■ **Problem requirements**
In the listing below, identify each line with the word "linejoin" and return those lines.

■ **Data provided**
--------------------
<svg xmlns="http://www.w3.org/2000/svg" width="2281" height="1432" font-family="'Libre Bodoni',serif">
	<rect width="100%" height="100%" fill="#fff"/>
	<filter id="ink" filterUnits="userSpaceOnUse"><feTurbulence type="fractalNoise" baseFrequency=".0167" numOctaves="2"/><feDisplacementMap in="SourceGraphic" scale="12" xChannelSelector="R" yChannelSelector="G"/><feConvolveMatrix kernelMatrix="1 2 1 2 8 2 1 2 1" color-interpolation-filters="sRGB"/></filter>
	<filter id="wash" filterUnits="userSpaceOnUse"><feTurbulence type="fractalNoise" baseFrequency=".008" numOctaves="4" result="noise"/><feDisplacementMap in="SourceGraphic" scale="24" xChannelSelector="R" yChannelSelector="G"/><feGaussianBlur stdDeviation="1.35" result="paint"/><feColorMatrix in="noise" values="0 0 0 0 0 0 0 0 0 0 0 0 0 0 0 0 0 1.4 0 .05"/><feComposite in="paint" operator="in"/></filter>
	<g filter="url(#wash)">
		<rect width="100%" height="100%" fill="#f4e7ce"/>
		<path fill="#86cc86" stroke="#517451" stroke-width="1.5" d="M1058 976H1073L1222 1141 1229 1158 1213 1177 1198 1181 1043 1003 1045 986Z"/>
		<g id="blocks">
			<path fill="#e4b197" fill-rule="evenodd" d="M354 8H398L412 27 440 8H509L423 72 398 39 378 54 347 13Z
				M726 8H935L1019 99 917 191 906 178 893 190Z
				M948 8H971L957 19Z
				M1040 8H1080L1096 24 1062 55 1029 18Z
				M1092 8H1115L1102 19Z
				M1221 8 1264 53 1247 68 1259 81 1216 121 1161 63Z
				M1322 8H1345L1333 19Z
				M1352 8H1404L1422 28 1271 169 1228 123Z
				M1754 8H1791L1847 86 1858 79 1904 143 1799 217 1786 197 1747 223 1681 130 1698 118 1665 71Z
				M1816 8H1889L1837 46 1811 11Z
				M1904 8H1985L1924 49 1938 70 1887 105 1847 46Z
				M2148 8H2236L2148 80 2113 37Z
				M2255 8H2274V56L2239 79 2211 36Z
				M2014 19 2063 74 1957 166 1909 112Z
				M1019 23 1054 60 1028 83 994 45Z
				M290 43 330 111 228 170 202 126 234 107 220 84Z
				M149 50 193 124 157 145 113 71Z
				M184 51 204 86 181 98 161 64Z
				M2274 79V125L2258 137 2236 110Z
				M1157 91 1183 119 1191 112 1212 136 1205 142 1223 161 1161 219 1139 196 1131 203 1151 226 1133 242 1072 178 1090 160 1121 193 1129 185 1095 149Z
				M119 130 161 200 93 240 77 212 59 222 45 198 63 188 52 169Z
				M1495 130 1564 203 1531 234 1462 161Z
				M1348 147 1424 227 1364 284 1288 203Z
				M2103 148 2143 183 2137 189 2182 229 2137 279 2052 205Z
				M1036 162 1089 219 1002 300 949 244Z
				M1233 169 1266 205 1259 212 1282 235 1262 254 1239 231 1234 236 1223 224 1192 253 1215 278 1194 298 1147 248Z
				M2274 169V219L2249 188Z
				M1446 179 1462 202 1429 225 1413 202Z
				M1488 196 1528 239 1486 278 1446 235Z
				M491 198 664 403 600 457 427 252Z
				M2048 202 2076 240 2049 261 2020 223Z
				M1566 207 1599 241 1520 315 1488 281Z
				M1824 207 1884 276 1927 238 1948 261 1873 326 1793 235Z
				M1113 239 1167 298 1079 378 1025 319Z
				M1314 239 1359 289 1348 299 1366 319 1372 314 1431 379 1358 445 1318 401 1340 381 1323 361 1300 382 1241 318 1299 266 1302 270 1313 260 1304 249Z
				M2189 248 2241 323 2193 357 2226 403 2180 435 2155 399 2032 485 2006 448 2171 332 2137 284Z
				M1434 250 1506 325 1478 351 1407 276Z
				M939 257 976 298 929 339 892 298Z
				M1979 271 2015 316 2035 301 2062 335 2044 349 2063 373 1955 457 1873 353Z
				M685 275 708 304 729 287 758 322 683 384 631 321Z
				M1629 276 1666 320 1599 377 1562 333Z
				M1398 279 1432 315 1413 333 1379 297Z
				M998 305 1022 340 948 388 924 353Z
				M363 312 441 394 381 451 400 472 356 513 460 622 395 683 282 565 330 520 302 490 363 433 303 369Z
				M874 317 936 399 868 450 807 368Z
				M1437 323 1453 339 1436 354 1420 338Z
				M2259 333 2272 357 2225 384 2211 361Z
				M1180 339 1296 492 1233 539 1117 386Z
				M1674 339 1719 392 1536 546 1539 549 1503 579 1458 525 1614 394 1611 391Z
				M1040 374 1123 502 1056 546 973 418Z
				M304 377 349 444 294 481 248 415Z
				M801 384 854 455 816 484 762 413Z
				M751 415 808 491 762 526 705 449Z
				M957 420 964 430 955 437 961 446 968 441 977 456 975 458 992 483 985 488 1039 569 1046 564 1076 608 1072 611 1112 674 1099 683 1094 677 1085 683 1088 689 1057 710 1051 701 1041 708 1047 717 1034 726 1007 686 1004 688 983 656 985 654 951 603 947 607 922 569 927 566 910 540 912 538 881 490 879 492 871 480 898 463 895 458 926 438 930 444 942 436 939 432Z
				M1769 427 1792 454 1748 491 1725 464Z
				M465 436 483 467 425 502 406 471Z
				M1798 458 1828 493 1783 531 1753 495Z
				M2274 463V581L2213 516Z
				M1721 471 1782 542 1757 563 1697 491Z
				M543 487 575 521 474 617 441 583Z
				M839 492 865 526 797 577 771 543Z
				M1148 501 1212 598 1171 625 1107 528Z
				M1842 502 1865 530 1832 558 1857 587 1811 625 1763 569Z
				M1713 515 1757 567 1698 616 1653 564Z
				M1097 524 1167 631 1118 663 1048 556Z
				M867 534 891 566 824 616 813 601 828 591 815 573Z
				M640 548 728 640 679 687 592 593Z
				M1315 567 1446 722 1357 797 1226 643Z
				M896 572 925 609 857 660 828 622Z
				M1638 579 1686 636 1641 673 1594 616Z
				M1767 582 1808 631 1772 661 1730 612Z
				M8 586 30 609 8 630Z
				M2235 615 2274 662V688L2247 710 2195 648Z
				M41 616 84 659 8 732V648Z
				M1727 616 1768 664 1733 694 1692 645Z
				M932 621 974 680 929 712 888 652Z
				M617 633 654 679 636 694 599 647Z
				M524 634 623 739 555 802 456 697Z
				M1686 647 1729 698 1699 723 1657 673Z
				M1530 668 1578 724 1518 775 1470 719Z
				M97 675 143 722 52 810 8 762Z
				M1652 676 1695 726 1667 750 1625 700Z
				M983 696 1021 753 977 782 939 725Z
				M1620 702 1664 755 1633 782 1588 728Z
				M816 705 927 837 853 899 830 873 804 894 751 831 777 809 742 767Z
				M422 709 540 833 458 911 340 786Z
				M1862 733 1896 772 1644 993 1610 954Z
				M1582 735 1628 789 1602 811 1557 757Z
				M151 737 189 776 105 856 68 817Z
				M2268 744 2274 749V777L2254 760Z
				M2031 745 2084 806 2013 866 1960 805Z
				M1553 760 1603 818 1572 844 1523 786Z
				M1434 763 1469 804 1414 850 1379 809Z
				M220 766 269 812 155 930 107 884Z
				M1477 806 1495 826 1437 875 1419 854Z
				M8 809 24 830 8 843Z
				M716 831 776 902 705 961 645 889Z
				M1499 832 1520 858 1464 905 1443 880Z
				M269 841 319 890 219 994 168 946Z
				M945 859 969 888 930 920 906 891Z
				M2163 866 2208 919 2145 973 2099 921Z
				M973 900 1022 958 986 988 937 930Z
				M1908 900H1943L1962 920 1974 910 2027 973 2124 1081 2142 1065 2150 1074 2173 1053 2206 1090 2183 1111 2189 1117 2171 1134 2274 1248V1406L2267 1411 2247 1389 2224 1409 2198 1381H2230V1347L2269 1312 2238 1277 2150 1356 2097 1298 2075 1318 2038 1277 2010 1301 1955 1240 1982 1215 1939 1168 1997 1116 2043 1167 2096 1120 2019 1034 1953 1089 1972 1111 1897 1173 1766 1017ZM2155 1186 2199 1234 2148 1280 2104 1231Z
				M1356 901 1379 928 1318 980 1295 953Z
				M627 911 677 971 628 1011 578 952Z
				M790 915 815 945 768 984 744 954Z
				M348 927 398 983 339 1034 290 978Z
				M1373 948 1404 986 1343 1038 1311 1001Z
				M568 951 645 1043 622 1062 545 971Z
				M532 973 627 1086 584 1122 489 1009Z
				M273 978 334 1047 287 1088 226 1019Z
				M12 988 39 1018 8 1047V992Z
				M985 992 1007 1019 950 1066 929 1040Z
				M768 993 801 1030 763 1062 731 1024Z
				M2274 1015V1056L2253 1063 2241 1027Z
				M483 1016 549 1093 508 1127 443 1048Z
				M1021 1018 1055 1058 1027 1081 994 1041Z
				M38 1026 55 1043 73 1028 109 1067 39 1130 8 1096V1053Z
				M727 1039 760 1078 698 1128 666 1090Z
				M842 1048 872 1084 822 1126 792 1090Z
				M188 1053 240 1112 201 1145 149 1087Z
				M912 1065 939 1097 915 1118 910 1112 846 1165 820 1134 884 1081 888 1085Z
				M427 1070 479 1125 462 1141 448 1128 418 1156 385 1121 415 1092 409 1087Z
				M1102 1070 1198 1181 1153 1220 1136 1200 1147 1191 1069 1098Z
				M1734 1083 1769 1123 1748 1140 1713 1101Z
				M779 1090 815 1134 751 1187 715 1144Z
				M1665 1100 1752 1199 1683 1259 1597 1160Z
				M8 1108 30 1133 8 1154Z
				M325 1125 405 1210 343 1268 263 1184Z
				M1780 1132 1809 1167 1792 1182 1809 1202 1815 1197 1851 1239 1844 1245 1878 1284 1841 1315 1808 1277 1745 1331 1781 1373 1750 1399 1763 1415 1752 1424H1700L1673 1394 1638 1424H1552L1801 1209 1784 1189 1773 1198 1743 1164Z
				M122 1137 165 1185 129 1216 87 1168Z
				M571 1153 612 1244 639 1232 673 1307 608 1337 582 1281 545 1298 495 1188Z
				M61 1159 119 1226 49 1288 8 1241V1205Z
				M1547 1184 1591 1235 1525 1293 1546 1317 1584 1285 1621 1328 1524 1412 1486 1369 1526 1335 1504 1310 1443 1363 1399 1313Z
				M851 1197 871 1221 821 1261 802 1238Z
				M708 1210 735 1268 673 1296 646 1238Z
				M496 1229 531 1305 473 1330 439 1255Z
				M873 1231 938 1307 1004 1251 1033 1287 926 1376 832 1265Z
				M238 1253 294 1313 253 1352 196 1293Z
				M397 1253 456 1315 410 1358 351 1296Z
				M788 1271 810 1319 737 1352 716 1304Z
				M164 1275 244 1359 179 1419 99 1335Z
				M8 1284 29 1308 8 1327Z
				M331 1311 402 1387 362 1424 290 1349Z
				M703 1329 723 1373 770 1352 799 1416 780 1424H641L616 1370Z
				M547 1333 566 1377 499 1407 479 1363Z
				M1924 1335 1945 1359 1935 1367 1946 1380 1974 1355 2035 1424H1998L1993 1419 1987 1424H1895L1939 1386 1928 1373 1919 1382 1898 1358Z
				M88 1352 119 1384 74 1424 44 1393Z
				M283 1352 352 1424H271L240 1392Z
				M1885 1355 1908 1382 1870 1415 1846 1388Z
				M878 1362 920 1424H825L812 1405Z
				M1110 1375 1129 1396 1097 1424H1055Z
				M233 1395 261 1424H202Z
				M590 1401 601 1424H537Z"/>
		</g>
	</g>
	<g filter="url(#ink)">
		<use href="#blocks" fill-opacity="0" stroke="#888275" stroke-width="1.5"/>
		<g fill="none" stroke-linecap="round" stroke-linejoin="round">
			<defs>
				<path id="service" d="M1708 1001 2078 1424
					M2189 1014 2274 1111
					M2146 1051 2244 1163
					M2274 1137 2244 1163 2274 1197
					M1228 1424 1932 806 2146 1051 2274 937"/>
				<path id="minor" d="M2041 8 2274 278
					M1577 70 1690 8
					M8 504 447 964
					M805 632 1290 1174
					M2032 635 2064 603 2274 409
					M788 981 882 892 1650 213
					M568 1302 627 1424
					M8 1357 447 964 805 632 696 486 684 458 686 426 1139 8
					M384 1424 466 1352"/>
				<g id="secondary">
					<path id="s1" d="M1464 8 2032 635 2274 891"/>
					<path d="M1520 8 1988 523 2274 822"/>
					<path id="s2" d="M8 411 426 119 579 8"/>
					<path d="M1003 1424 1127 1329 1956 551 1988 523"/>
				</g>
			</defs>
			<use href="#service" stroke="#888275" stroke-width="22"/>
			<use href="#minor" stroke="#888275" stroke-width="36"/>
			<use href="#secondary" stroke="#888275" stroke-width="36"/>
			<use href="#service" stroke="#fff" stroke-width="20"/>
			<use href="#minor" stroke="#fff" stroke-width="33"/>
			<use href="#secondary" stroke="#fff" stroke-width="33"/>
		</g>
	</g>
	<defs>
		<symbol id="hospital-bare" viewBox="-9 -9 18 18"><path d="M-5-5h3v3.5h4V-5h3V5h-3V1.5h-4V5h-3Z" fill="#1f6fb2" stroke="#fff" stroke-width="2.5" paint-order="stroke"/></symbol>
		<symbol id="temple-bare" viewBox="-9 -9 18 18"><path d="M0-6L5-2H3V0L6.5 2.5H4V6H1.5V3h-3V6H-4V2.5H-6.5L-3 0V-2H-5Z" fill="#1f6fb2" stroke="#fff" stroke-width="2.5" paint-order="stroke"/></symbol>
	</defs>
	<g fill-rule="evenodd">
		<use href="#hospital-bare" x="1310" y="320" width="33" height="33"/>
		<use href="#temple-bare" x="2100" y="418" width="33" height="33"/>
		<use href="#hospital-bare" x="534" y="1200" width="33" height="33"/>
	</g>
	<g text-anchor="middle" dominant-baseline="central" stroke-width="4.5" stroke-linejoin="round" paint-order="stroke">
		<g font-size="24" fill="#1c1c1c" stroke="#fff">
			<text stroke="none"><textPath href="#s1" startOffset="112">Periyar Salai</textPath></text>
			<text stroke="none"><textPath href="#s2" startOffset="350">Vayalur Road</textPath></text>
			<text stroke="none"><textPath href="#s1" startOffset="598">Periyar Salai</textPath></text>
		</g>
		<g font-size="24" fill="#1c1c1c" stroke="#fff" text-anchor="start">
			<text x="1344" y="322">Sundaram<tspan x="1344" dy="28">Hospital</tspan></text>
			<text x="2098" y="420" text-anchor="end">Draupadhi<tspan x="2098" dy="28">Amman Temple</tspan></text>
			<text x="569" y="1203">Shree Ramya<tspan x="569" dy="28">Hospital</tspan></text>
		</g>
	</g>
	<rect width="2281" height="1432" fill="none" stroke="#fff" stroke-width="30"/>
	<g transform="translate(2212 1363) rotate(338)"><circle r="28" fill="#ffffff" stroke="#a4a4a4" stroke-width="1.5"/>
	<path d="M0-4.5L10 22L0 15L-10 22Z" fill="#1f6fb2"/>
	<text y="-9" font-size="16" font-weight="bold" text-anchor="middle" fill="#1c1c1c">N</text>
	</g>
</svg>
--------------------
■ **Answer for the task**
		<g fill="none" stroke-linecap="round" stroke-linejoin="round">
	<g text-anchor="middle" dominant-baseline="central" stroke-width="4.5" stroke-linejoin="round" paint-order="stroke">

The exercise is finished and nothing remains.